All my life I (Ghalib) kept repeating the same error,
Dirt was on my face and I kept dusting the mirror....)

So, was Ghalib 'Dhool ka phool'? Or was he 'Dhool ka pphool'? Or was he 'Dhool ka fool'?

Jassi did not reply but gave me an enigmatic smile-of the type 'Lord forgive him for he knows not what he says'.

After returning to NTP (Normal Temperature and Pressure) the following morning, having being full of spirits the previous evening, Jassi said to me: What a ridiculous question to ask!

18 January 2012

Don't tell me that a medal only counts if it is posthumous.
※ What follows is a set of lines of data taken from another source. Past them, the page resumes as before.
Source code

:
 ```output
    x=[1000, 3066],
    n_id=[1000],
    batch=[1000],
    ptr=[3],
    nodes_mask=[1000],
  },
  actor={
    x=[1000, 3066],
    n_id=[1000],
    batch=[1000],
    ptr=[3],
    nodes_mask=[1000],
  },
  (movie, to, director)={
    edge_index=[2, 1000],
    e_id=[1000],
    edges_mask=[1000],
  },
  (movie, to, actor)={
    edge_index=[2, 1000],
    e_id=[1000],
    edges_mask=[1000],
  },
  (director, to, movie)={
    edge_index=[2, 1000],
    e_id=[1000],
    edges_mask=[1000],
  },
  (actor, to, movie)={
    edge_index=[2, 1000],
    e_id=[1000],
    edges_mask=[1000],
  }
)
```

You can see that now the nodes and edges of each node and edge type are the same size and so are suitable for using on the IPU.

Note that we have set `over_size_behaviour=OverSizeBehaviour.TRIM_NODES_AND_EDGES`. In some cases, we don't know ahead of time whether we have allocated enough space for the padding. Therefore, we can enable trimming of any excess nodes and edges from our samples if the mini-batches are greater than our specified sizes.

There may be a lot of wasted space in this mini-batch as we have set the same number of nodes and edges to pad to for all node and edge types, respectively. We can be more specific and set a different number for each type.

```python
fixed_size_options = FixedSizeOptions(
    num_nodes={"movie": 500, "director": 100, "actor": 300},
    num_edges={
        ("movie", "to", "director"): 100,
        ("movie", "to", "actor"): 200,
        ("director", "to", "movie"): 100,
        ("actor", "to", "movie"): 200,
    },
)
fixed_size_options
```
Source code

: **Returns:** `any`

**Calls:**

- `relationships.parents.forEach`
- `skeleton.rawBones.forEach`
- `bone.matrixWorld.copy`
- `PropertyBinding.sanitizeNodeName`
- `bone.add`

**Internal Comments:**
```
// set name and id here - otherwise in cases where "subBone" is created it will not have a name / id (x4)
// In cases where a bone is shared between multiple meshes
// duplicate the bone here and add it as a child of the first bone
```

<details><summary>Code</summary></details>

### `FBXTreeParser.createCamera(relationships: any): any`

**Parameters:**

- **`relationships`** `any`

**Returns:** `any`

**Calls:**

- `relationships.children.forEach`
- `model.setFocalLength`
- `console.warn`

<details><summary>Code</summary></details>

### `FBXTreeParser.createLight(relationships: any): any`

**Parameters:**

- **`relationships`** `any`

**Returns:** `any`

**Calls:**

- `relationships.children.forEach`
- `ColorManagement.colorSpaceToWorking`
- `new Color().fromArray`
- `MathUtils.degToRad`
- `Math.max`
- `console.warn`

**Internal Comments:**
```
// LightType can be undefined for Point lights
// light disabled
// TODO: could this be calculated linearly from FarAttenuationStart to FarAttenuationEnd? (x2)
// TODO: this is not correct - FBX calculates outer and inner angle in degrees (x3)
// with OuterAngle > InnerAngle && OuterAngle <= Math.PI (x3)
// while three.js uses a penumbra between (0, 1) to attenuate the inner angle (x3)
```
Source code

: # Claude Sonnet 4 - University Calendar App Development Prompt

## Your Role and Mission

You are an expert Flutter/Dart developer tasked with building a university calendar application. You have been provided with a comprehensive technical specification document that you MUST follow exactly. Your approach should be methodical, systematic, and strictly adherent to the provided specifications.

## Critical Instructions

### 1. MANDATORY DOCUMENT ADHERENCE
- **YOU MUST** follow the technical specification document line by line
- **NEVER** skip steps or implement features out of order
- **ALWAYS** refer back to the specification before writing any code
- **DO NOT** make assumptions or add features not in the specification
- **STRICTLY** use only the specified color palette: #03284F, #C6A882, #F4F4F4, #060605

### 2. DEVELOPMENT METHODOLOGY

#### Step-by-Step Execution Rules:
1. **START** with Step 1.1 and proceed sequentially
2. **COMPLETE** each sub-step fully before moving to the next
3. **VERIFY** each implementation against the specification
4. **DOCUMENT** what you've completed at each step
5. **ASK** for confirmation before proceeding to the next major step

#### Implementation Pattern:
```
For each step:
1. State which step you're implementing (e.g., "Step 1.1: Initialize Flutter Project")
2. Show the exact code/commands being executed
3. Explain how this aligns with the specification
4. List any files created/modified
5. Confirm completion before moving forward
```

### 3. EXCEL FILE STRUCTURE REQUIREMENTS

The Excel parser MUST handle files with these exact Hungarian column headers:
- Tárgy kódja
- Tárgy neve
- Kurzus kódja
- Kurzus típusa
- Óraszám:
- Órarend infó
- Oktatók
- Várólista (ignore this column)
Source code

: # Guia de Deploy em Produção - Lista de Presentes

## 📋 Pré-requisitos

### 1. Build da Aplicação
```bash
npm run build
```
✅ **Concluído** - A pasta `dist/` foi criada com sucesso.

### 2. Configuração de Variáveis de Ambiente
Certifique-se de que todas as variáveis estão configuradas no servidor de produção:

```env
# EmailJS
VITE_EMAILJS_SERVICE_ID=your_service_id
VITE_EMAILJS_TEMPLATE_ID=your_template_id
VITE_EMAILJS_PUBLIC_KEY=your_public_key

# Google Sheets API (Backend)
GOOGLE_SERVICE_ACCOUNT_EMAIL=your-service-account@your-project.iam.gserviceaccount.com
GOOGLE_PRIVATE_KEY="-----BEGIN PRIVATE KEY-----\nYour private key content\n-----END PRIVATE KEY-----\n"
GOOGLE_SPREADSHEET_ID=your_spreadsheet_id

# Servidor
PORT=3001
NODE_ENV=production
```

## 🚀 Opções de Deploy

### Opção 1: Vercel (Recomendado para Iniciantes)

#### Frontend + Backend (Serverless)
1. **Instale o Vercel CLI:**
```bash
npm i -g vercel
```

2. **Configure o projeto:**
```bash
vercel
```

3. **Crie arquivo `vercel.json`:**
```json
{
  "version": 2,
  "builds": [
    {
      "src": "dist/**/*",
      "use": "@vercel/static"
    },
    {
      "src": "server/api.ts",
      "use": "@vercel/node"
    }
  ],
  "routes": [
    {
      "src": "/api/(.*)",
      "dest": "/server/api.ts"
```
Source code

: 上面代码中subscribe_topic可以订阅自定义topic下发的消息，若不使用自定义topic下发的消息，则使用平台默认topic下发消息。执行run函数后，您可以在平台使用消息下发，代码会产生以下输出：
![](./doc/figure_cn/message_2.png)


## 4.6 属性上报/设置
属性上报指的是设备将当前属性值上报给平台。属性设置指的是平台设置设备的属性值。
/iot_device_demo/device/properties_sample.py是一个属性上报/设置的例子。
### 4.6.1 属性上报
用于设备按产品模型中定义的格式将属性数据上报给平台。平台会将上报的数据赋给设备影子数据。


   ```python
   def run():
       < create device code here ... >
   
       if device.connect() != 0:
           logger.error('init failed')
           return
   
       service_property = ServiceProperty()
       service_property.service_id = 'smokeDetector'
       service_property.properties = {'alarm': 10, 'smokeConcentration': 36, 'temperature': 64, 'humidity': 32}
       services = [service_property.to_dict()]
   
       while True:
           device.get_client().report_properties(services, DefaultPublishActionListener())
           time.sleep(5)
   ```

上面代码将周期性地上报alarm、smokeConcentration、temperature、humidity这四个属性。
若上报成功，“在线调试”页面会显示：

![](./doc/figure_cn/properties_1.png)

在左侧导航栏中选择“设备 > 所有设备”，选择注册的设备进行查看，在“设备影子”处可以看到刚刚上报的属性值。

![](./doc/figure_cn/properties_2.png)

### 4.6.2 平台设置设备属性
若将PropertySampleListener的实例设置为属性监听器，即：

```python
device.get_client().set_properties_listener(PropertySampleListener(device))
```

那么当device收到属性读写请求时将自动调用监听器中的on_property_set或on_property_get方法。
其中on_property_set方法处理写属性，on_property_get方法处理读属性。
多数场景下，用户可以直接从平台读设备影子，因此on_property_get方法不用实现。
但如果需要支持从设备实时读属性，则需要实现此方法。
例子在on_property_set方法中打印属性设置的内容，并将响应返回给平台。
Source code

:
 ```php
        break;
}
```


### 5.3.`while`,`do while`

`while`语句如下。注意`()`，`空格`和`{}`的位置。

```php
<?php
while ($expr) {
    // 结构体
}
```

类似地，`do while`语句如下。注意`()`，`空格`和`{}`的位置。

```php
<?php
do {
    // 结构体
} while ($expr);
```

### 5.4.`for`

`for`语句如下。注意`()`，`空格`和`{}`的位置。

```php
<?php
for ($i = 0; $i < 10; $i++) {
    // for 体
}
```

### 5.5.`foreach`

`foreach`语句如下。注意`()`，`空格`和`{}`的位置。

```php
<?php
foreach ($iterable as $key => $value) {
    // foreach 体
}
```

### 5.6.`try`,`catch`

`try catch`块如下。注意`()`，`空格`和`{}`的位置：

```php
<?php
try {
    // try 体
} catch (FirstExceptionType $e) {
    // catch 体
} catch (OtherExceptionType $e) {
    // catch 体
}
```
Don't tell me that a medal only counts
If it is posthumous.
Do not tell me that an injury counts
Only if you step on a mine or stop a bullet
For there are far more scars that I have inherited
There are far more injuries that I have taken in
Just going about doing my mundane job.
I stared out from my sentry post
And I have cried in the whiteout,
in my snow blindness,
into the howling, chilling winds.
And no one heard.
I cried into my stale khichhdi
I could not make out my tears
From the incessant rain that dripped into my khichhdi
from my porous raincape
As I opened a road for a convoy to pass.
Day in and day out,
from 1 AM to the following evening
Just stale khichhdi and a lurking IED for company.
Just going about my mundane job.
My injuries are in my mind, of my mind.
The injuries have made crevices within me
when I went into wars I didn't understand.
I am not as clever as you.
I cannot ratioanlise.
I do not understand this thing about a greater good.
But believe me I inherited unseen injuries
Going about doing my mundane job.
I am not posthumous and I am alive.
And I believe the medal that you pinned on my chest
For just being there, does count.

09 January 2012

The Sodexo imbroglio: One more reason why we should not allow FDI into retail

Sodexo coupons, to the extent of Rs 1300/- per month, are wholly tax deductible under the present income tax laws of India. One presents the coupons in the retail stores and gets food items of one’s choice in exchange.
Starting 01Jan2012, Spencer and Foodworld (and other retail stores) have refused to honour the Sodexo coupons. Their argument is that the accounting and administration of the Sodexo coupons is eating into their profit margins. With very thin margins they are forced to take this step.
The champions of FDI in retail have been shouting from the rooftops that the investment in huge mega stores will hugely benefit the consumer, will increase her choices. I think investment into FDI retail is nothing about consumers and it is all about profits. If a small measure like offering Sodexo coupons upsets their applecart I wonder how arrogantly they will dictate terms to consumers when the kirana shops (or mom and pop stores, if you will) disappear from the scene. I have no doubt that they will be totally impervious to the concern of the consumers. As always, the Walmarts of the world will be driven only by profits.
Let us throw this bogey of consumer happiness owing to mega retail store outside the window.

Tailpiece:

I have wondered the logic of giving exemption of income tax in exchange of Sodexo coupons. Why would we want to do that? Why not give across the board exemption to the extent of Rs 15,600/- (12 X1300) per annum to all salaried persons? Think about it. If your company does not offer you Sodexo coupons in exchange of an equal amount in salary you do not get the income tax exemption. On the other hand everyone does need to buy food items, doesn’t one? So why should folks working in companies that offer Sodexo coupons get unfairly benefited? Also, why should a company pay service charge and service tax on a wholly avoidable and contrived service (Supply of Sodexo coupons in this case)? In the whole process only companies like Sodexo  (and partly the government) get benefited.

I say totally do away with Sodexo coupons and instead give across the board similar income tax exemption to all employees.